The <token> is a shared secret: anyone with it can see and connect to the servers in that room, so treat it like a password. It must be at least 12 characters, contain no whitespace, and mix at least 3 of {lowercase, uppercase, digits, symbols} — the CLI, the web page, and the signaling Worker all reject weaker tokens (e.g. Str0ng-Token-99).

CLI

codehost setup [dir] [-t <token>]           # token + VS Code + daemon, one shot
codehost serve [dir] -t <token> [options]   # serve a directory (default: cwd)
codehost list                                # list daemonized servers (oxmgr)
codehost stop <name>                         # stop a daemonized server
codehost update                              # fetch the latest VS Code CLI now

codehost setup is the easy path: it reuses (or generates and saves to ~/.codehost/config.json) a strong room token, ensures a working VS Code, starts the server under oxmgr, and prints the token + URL. Pass -t to set a token explicitly, or --new-token to rotate the saved one.

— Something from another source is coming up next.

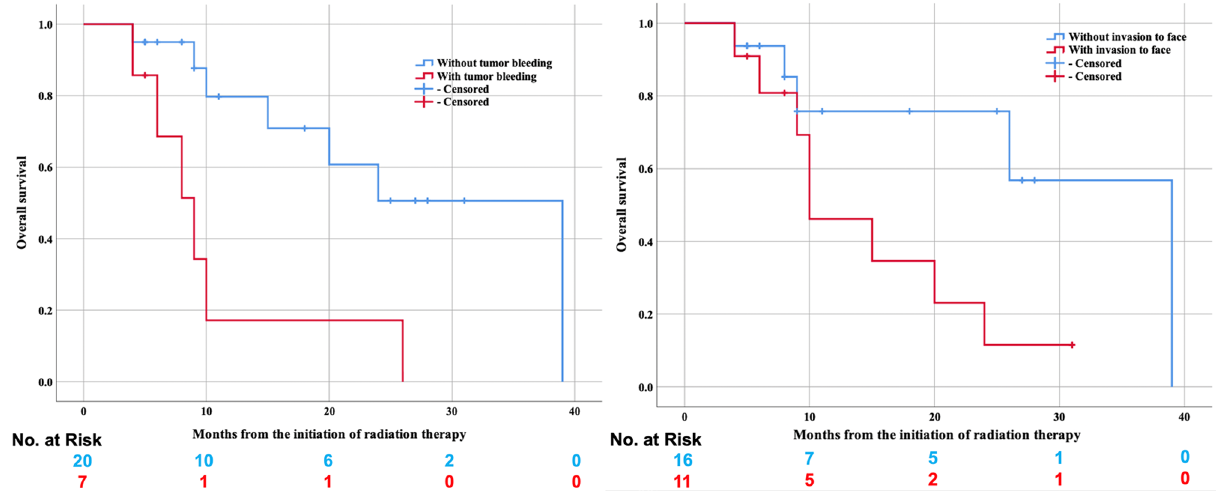
Figure 2. The Kaplan–Meier curves of OS* in accordance with tumor bleeding at the initiation of radiation therapy and tumor invasion to the face. OS*, overall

VS Code is auto-installed. On first serve, codehost uses a code already on your PATH if present; otherwise it downloads Microsoft's standalone VS Code CLI for your OS/arch (verifying its sha256), caches it under ~/.codehost/vscode/, and re-checks the stable channel at most once per day. Force a refresh with codehost update, or point at a specific binary with the CODEHOST_CODE_BIN environment variable.

serve options:

| flag | default | meaning | |------|---------|---------| | -t, --token | (required) | room token shared with the codehost.dev page | | -d, --daemon | false | run in the background under oxmgr (auto-restart) | | --name | hostname | display name shown on the page | | --signal | wss://signal.codehost.dev | signaling server URL | | --port | ephemeral | fixed port for the local code serve-web |

Daemon mode requires oxmgr (npm i -g oxmgr). Without -d, serve runs in the foreground and stops on Ctrl-C.

How it works

  1. Signalingworker/ is a Cloudflare Worker whose Durable Object hosts one room per token. Daemons register their metadata; the page lists the room's servers; the DO relays WebRTC offer/answer/ICE between them. STUN-only (no TURN yet), so strict/symmetric NATs may not connect.
  2. WebRTC — the daemon uses node-datachannel (native, loaded via createRequire so it resolves under Bun); the browser uses the standard RTCPeerConnection. The browser is the offerer.
  3. Tunnelcode serve-web runs on 127.0.0.1 under base path /vs/<peerId>. The browser Service Worker intercepts /vs/<peerId>/* and forwards each HTTP request to the page, which ships it over the data channel; the daemon (src/cli/tunnel.ts) replays it against the local VS Code server and streams the response back. VS Code's WebSockets are routed the same way via an injected window.WebSocket shim inside the iframe.

Development

bun install
bun run dev          # web terminal scaffold (legacy) on :5173 + :3001
bun run dev:signal   # signaling Worker locally (wrangler dev on :8787)
bun run cli -- serve . -t test --signal ws://localhost:8787   # run the daemon
bun run typecheck    # app + service worker + worker programs
bun run build        # builds dist/public (app + /sw.js)

In local dev the page (on localhost) auto-targets ws://localhost:8787; override the signaling URL anytime via localStorage["codehost.signal"].

Deploy

bun run deploy:signal   # cd worker && wrangler deploy   (Durable Object signaling)
bun run deploy:pages    # vite build && wrangler pages deploy dist/public --project-name codehost

The signaling Worker is bound to a signal. subdomain of the zone; the page is the codehost Pages project on the codehost.dev custom domain (Cloudflare account SNOLAB). After deploying the Worker the first time, add its signal.codehost.dev custom-domain route (commented in worker/wrangler.jsonc).

Status / limitations

  • Verified live end-to-end across two networks: a daemon behind one NAT and a browser on codehost.dev (another network) connect over STUN, the VS Code workbench loads in the iframe, the Explorer lists the real workspace, and files open in the editor — all HTTP + WebSocket traffic over the data channel.
  • Data-channel frames are capped at 16 KiB (the portable WebRTC limit); HTTP bodies and WebSocket messages larger than that are fragmented and reassembled (src/shared/protocol.ts).
  • STUN-only: add Cloudflare Realtime TURN for strict/symmetric-NAT reachability.
  • Token = bearer auth for now; no per-user identity yet.